Recently I tried to explain a struggle in a project to a friend, who had zero knowledge in Reinforcement Learning, that was: my friend set up a suitable action space for an agent to choose to “neglect” a chest in a gridworld, and she thought: “if the agent is smart enough, it should learn how to neglect these chests if necessary.” The key word here is “if necessary”: she did not know what cases should be considered “necessary”. In short, she did not know the optimal policy and under what conditions would make the policy optimal. Say, for example, if you have 10 steps left in the gridworld, and you can both get the chest and the goal in 10 steps, why should you neglect the chest, assume that it gives bonus reward and the number of steps left does not contribute to the reward? Transfer to our problem, in this case, she wonders why the agent does not neglect the chest (expectation), but she does not know how many steps are left, and where is the agent on the gridworld (reality).

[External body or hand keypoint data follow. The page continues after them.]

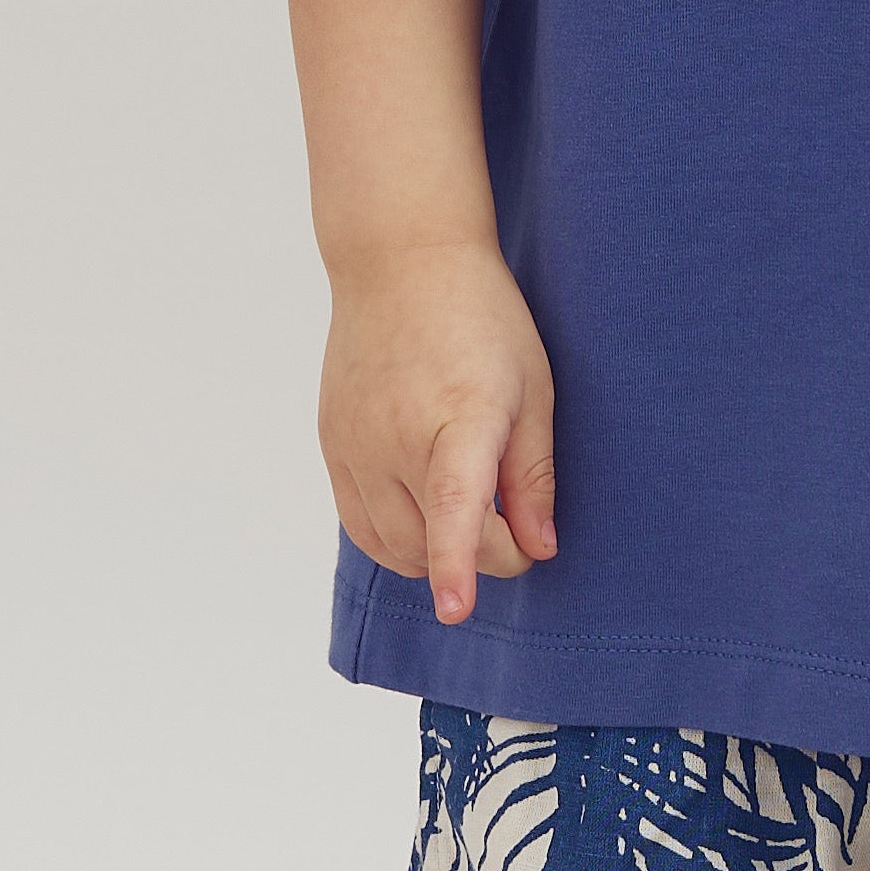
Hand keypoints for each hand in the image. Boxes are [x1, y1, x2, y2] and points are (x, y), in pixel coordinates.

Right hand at [316, 233, 559, 626]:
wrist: (399, 262)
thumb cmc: (482, 319)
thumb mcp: (532, 389)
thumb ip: (534, 476)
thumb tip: (538, 547)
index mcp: (460, 416)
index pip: (455, 504)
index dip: (458, 561)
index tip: (456, 608)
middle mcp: (396, 435)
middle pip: (433, 541)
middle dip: (484, 558)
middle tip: (516, 532)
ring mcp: (355, 444)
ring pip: (392, 546)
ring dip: (435, 558)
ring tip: (473, 524)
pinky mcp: (331, 445)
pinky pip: (360, 525)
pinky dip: (396, 542)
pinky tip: (426, 519)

Now the thing is, how should I explain this struggle to a friend who has zero knowledge in RL. He does not know everything RL: the definitions of states, actions, rewards, optimal policies, etc. Actually, it is easier to give the OpenAI blog post about faulty reward functions, and tells that the struggle is similar to this, but I do not think it is a good explanation: it is still very abstract. Saying that your problem B is similar to problem A does not clearly explain B. I need a better example.

Luckily, simple explanation is one of my specializations. We both play League of Legends, and we all know the famous Faker’s Zed vs Ryu’s Zed highlight. This move is widely considered to be the most mind-blowing moment in LoL history, even up to now (so if you don’t understand what happened, don’t worry I don’t too). One of the factors that helped Faker to do this highlight was he was facing Ryu - a top player in a professional match, and he was in a bad situation: it was hard, thus these actions were necessary to survive.

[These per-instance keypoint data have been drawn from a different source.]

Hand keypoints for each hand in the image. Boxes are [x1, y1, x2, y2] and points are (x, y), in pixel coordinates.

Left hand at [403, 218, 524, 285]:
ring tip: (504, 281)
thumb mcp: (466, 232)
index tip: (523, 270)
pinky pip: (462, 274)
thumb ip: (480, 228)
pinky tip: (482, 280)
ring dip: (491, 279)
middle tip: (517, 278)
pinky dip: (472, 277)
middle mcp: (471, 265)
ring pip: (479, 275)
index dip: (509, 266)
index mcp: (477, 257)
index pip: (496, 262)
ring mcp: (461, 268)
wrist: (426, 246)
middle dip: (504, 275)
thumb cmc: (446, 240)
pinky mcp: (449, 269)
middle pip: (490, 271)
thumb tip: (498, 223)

Now, instead of the above situation, consider that a player who plays Zed now faces with a champion who cannot resist and has weak defense. Moreover, assume that this Zed has a lot of items that he can kill the champion almost instantly. In this case, is Faker’s talent level necessary? Do you need to perform complex combo? From my point of view and my friends’, we all agree that although it sounds badass, it is not necessary to be Faker to kill that champion.

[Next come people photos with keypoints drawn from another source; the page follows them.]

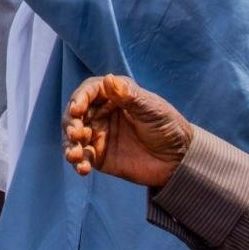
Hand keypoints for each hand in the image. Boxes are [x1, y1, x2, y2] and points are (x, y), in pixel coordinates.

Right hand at [62, 74, 192, 187]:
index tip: (76, 109)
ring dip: (69, 145)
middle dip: (71, 123)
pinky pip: (82, 157)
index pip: (89, 92)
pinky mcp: (99, 156)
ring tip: (74, 155)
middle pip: (76, 114)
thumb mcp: (152, 109)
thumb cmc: (168, 127)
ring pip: (74, 136)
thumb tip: (108, 79)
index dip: (79, 98)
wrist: (179, 161)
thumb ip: (129, 96)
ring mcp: (99, 135)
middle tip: (76, 135)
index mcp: (114, 96)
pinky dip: (78, 163)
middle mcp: (101, 113)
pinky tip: (82, 169)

We then go back to the “if necessary” case: if the situation is simple like the example I just mentioned, the agent does not have to “neglect” the chest - it can simply get both. However, if the situation is like Faker vs Ryu, then Faker’s talent level is necessary. In my friend’s case, she did not know the situation, and she has been wondering about why the agent does not behave as expected for weeks. My answer is simple: “what actions are expected, and why they are expected?”. Sadly, she refuses to listen, so the project has been in that loop ever since.

From this experience, I think that not knowing a good policy in RL is a dangerous thing: you do not know how good the agent is right now, which can make your evaluation bias. No, randomness is not a solid baseline, especially if the environment requires a sequence of steps. Before diving into RL, make sure you know these things so the bug will be a lot easier to detect. Finally, I would like to insert a message from user hackeronsteriod, who works with AI at Google:

Also, I would suggest not treating RL like a black box. You should have an idea of what a good policy is in your environment, what actions you expect it to do, what reward you expect it to achieve, etc. That will be more reliable to tell if you actually have converged to a good policy.